### [EXERCISE MATERIAL]
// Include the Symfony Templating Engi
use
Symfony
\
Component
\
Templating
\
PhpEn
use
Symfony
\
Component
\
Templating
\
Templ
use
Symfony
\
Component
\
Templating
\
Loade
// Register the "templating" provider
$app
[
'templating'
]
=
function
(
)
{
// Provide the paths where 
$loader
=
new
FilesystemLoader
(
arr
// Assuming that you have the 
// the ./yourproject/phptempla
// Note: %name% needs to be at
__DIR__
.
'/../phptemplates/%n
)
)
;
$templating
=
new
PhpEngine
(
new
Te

### [PROBLEM TO SOLVE]
An exact copy of all the records is what is needed here.

### [ANSWER]
// Include the Symfony Templating Engi
use
Symfony
\
Component
\
Templating
\
PhpEn
use
Symfony
\
Component
\
Templating
\
Templ
use
Symfony
\
Component
\
Templating
\
Loade
// Register the "templating" provider
$app
[
'templating'
]
=
function
(
)
{
// Provide the paths where 
$loader
=
new
FilesystemLoader
(
arr
// Assuming that you have the 
// the ./yourproject/phptempla
// Note: %name% needs to be at
__DIR__
.
'/../phptemplates/%n
)
)
;
$templating
=
new
PhpEngine
(
new
Te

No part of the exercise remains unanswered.